Why is Read Across America and Dr. Seuss celebrated on March 2?

Because Dr. Seuss was born on March 2, 1904, in Springfield, Massachusetts. His full name was Theodor Seuss Geisel. He wasn’t always known as Dr. Seuss. His friends and family knew his as “Ted.” Seuss was his mother’s maiden name. It wasn’t until later in college when he began using “Seuss” to sign his creative works. This was his first pseudonym.

His mother often soothed her children by chanting rhymes that she remembered from her childhood in Germany. Dr.
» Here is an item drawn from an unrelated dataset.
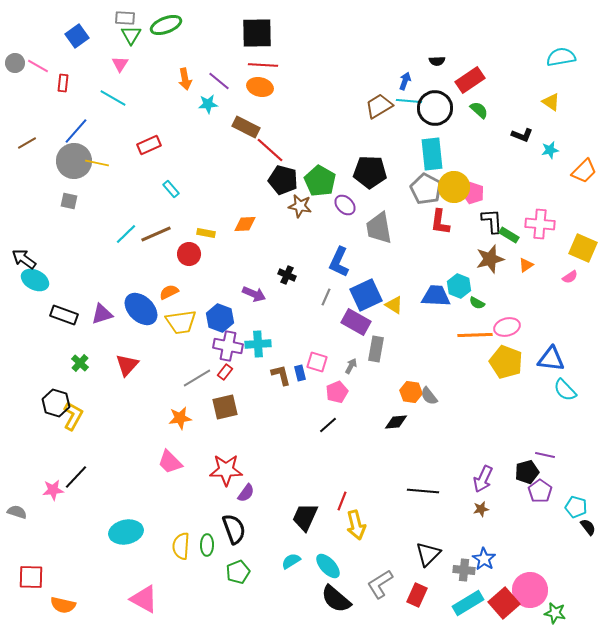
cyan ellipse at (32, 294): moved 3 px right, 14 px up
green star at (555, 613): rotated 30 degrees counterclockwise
Seuss credits his mother for his love of rhymes.

Many of his books show illustrations of people, places and things that he remembers of his youthful years growing up in Springfield, Massachusetts until he went off to college at Dartmouth, then later to Oxford in England. You can learn more about Dr. Seuss.

I learned that he first started his professional career in advertising and as a cartoonist. World War II influenced his cartoons, which became more political in theme. Wanting to contribute to helping his country, he created animated war training films with director Frank Capra featuring Private Snafu.

A very important lesson Dr. Seuss can teach us all is to not give up. His first children’s book, And to Think I Saw It on Mulberry Street, was rejected 27 times before he could get it published!

Did you know that The Cat in the Hat was written as a first reader book? I didn’t. It has 225 first-reader words. What a fun book for a child to learn to read!

At the time of his death in 1991, Dr. Seuss had published 44 children’s books which have influenced the creative works of television specials, a Broadway show, and a movie.

If you visit Springfield, be sure to enjoy the Dr. Seuss National Memorial Sculpture Garden displaying bronzed statues of some of your favorite Dr. Seuss characters.

I’m sure his legacy will continue for many generations to follow.